With artificial intelligence gaining rapid acceptance across all areas of business, businesses globally are preparing themselves for an ever-shifting, and much more intricate regulatory environment in 2025.
Although the holy grail of a single AI law globally is yet to be found, a quilt of regional and national laws is emerging, putting the onus on companies to be more vigilant and engage in focused planning to comply with the law.
The EU AI Act contributes to the world’s first comprehensive framework, taking a risk based approach. Organisations deploying “high risk” AI systems – such as in medical devices, recruitment and credit scoring – will need to meet strict obligations for risk management, data governance and transparency and human oversight, including a requirement for both mandatory registration and CE marking.
Adherence to these rules will be important to prevent the imposition of heavy fines and the excluding of them from the EU market.
The United States model of changing regulation is more decentralized, on the other hand. While there’s still no federal law on the books for A.I., a few states have taken the lead.
For example, California has already passed laws that affect AI-processed personal information and AI in healthcare, including a requirement for transparent disclosures for AI-generated patient communications, and the extension of data privacy rights to AI-processed data.
Other states, such as Texas and Maryland, are actively working on their own AI governance frameworks. This patchwork manner of regulation requires multi-state businesses to comply with widely varying state standards.

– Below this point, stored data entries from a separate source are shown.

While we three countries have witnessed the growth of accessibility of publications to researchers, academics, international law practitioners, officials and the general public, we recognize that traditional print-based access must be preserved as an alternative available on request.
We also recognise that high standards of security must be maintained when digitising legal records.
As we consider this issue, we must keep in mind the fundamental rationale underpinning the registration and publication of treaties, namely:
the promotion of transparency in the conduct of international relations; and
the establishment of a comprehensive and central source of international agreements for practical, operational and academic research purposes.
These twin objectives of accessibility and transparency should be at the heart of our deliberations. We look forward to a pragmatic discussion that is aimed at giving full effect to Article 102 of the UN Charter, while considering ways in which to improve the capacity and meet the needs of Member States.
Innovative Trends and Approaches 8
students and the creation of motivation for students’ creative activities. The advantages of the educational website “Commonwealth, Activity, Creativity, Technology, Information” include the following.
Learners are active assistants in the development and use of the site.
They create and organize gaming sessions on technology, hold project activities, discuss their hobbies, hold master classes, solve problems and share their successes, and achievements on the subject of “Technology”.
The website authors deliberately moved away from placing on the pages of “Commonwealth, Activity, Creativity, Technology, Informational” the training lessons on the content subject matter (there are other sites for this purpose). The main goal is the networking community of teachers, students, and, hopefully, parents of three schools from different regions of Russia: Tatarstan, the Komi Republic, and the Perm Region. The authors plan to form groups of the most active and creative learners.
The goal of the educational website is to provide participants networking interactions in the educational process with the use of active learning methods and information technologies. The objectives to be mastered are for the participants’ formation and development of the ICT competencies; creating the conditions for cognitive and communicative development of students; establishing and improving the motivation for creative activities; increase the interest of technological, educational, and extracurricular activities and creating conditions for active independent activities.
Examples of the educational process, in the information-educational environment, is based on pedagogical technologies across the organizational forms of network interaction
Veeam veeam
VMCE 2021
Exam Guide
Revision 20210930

In addition to individual laws, a key theme that is emerging internationally is a focus on transparency, accountability and ethical AI. Regulators are more and more requiring transparent labeling for AI-generated work, strong protections against algorithmic bias, and ways for users to know the reasoning behind AI-made decisions.
For instance, China has introduced new mandatory labeling rules for AI sustantiated contents, which become effective in September 2025, and is continuing to refine its overall AI governance framework.
For businesses, evolving in this world means focusing on a few key things. First, organizations must perform robust audits to locate and categorize every AI system in use according to how risky it is. Secondly, creating strong AI governance systems that incorporate data privacy practices, ethical determining processes, and human supervision from design to deployment is critical.
Finally, making investments in AI literacy and readiness across the business will be critical to engage employees with and advance a culture of responsible AI adoption where employees will know what is required and expected of them in the evolving policies. The year ahead is likely to be a challenge for businesses as they look to make the most of what AI has to offer but must respond to a growing sea of regulation.